Wie schon in „Antichrist“, den er im zweiten Teil mehrfach selbst zitiert, bildet das ambivalente Verhältnis zur beseelten Natur einen zentralen Punkt. Joe findet immer wieder Momente des tiefen Friedens und der Erfüllung beim Spaziergang im Wald, so wie es ihr Vater (Christian Slater) einst vorgelebt hat – die Natur ist geradezu ein Ausdruck der allumfassenden Erotik, wenn sie sich in einer Episode an einen mystischen Höhepunkt auf einer Bergwiese erinnert. Doch sie ist ebenso grausam und gleichgültig und lässt Joe immer wieder auch Momente der existenziellen Einsamkeit erfahren, zum Beispiel bei der langen Suche nach ihrem „Seelenbaum“, die der Vater ihr nahe gelegt hat.

Ihre Destruktivität führt sie auch in eine Therapiegruppe, doch von Trier erteilt der Psychoanalyse eine klare Absage, wenn er seine Figur trotzig darauf beharren lässt, dass der Begriff „Sexsucht“ nur dazu diene Verhalten zu normieren, an dem sie nichts Verwerfliches finden kann.

So liefert er auch keine einfache Erklärung für Joes außergewöhnliche Entwicklung, streut jedoch mit seiner Problematisierung von Mutterschaft einige Hinweise.

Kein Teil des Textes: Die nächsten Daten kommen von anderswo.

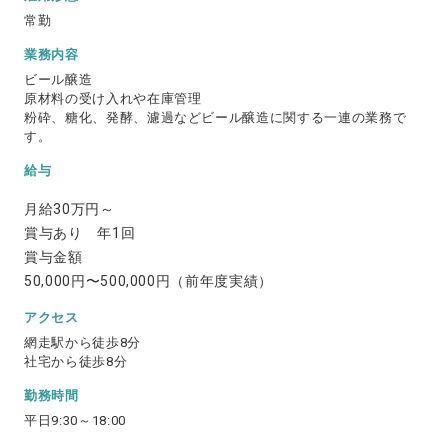
常勤
業務内容
ビール醸造
原材料の受け入れや在庫管理
粉砕、糖化、発酵、濾過などビール醸造に関する一連の業務で
す。
給与
月給30万円～
賞与あり 年1回
賞与金額
50,000円〜500,000円（前年度実績）
アクセス
網走駅から徒歩8分
社宅から徒歩8分
勤務時間
平日9:30～18:00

So innig das Verhältnis zu ihrem Vater war, so kalt und abweisend ist die Beziehung zu der Person, die sie geboren hat (Connie Nielsen) und auf vielsagende Weise nur dadurch charakterisiert wird, dass sie gern Solitär mit sich selbst spielt. Auch Joe wird am Ende des Films jene Karten legen, als sich das Oszillieren zwischen der Omnierotik ihres Vaters und der Autoerotik der kalten Mutter zu einem dramatischen Schluss zuspitzt. Mit ihrem kleinen Sohn konnte sie nichts anfangen, doch sie entdeckt eine andere Form der Fortpflanzung, die ihr mehr zusagt, da sie das Mütterliche ausschließt und tatsächlich eher etwas Pflanzliches hat: die Heranbildung eines Zöglings.

Die Adoption eines jungen Mädchens (Mia Goth), das ihr in vieler Hinsicht ähnlich ist, mit dem Ziel der beruflichen Nachfolge, wird zu einer der wenigen persönlichen Erfahrungen für Joe, in der sie etwas mit anderen teilen kann.

Doch jener Beruf ist mehr eine Berufung und die logische Konsequenz aus ihrem immensen Wissen um die körperliche Intimität sowie das Fehlen von Empathie: die Nymphomanin wird, nachdem sie lange durch die Schule des Sado-Masochismus gegangen ist, zur Folterknechtin.

Provokativer und düsterer als der erste Teil schließt Lars von Trier sein erzählerisches Experiment auf treffende Weise ab, die zunächst schockieren mag, aber folgerichtig ist. So sabotiert er die Figur des rettenden Intellektuellen, der sich der gesellschaftlichen Heuchelei nicht entziehen kann und plädiert für seine gesetzlose, amoralische Frauenfigur, auch wenn diese ihren langen Kampf gegen die Liebe endgültig verliert. So wird auch das Ende des erotischen Epos zum Ausdruck eines hintergründigen und subversiven Humors, der ebenso wie die Komplexität seiner Geschichte zu begeistern vermag.